Their mind-blowing Crémant de Bourgogne is a Champagne-method sparkling wine produced entirely from 100% Pinot Noir within the confines of Burgundy. Where? That’s the correct, and most important, question to ask: We’re in Molosmes, a blink-and-you-miss-it village nestled right outside Champagne’s southern limits. It is, for all intents and purposes, a secret mecca for grapes destined to become elite sparkling wine. But Nicolle can only produce a few hundred cases of Crémant each year because their go-to source is an under-one-hectare parcel of Pinot Noir. From this, he hand-harvests a tiny crop and allows his wine to mature for nearly three years in total before blessing it with a judiciously low
dosage. A sublime sparkling wine infused with a fabled Burgundian terroir and eerily similar Champagne qualities—for $32? Need we say more?
The Paul Nicolle domaine is based in the village of Fleys, which sits a few kilometers southeast of Chablis proper, not far from the slope containing the region’s string of Grand Cru vineyards. It was begun in 1979 by Robert Nicolle (Paul’s son) and Josette Laroche, who started making wines from just one hectare of vineyard and have since built it up to ~20. Recently, the reins have been handed over to their son Charly, who spent several years working in Champagne’s southernmost region of Aube before coming aboard...see the connection?
In a recent interview with Pierre du Couëdic, the head of the Crémant de Bourgogne union, Andrew Jefford of Decanter learned that “there isn’t a single village in Burgundy that doesn’t produce grapes for Crémant.” That’s right, you name a prestigious town—from Rully to Beaune to Gevrey-Chambertin—and some of its crop is destined for sparkling wine. Today’s village in question, Molosmes, isn’t one that you’re probably familiar with, but it perfectly fits the mold for world-class Crémant de Bourgogne. Located in Burgundy’s northern extremes, this village is only a handful of miles to the southern border of Champagne.
Although they farm just .6 hectares of Pinot Noir here, they still ruthlessly sort their crop and take half of the maximum-allowed yield. Another impressive feat is that nothing is outsourced for their crémant—everything is done in-house. After fermenting, it spends more than a year in tank BEFORE entering the bottle you see in front of you today. From there, another 16 months (minimum) pass before disgorgement and a light five-gram dosage.

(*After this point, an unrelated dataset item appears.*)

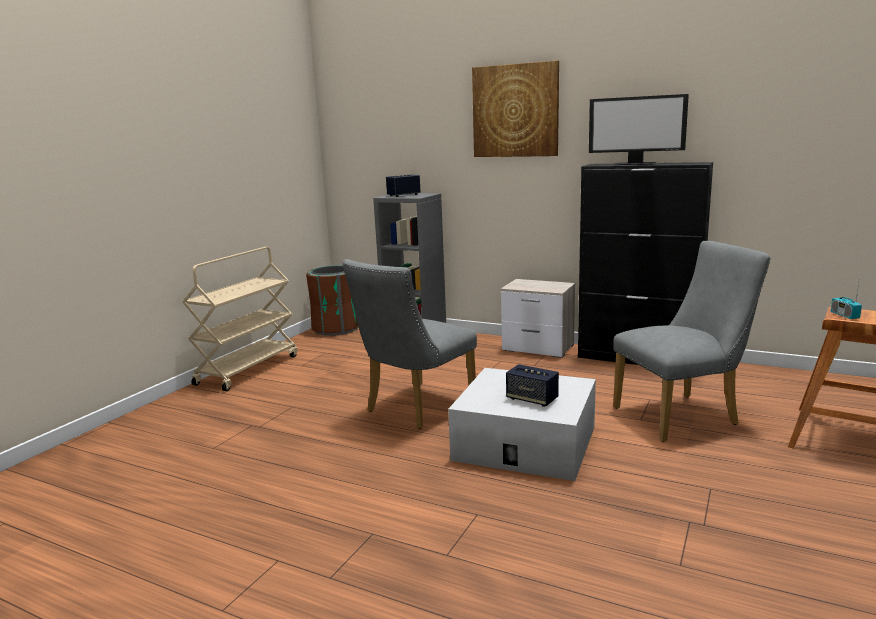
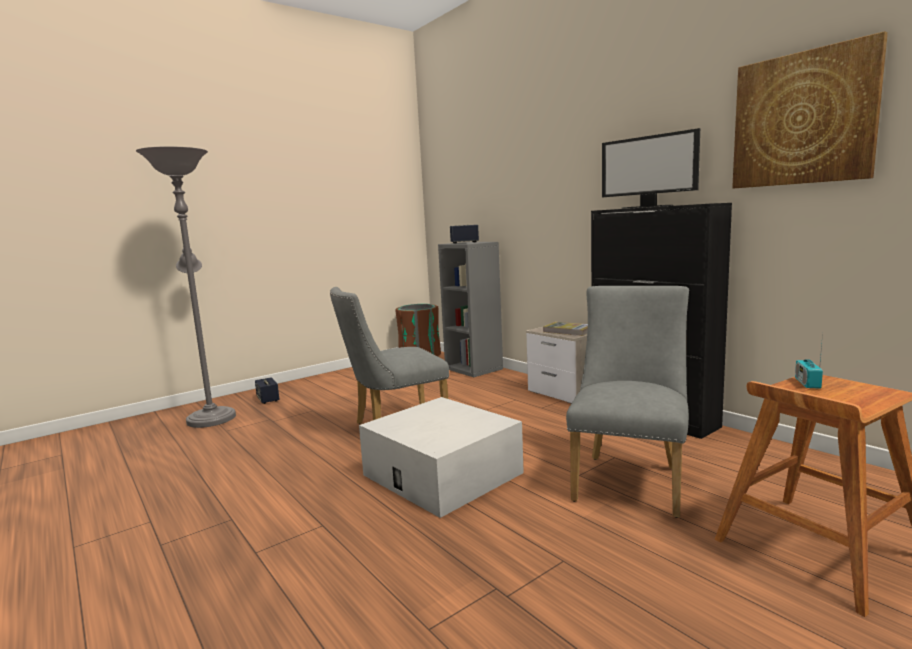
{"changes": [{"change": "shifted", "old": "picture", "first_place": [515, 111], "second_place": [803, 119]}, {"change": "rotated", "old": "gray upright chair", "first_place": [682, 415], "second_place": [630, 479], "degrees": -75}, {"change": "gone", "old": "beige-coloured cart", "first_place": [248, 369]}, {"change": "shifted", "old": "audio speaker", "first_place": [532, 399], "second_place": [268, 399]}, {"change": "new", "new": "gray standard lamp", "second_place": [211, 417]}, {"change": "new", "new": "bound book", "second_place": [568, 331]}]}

It’s this long aging, plus a storied Burgundian terroir, 100% Pinot Noir, and the méthode champenoise that creates a sparkling wine of superb energy and mineral depth. Had I tasted it blind, I’m near-certain Champagne would’ve been the most logical call. Poured in an all-purpose stem around 45-50 degrees, Paul Nicolle’s Crémant de Bourgogne reveals an electrifying nose combining delicate fruit, florals, and crushed minerals to harmonious effect: vivid notes of red apple skin, salt-preserved lemon, Rainier cherry, redcurrant, red and yellow plum skin, chalk, oyster shell, and truckloads of pulverized stones carry over to a tension-filled palate. It’s bursting with supernatural energy and unafraid to show you the mineral power of a terroir essential straddling Burgundy and Champagne. Look no further if you seek an outstanding, prestigious, and affordable-to-all sparkling wine to keep around the house. Cheers!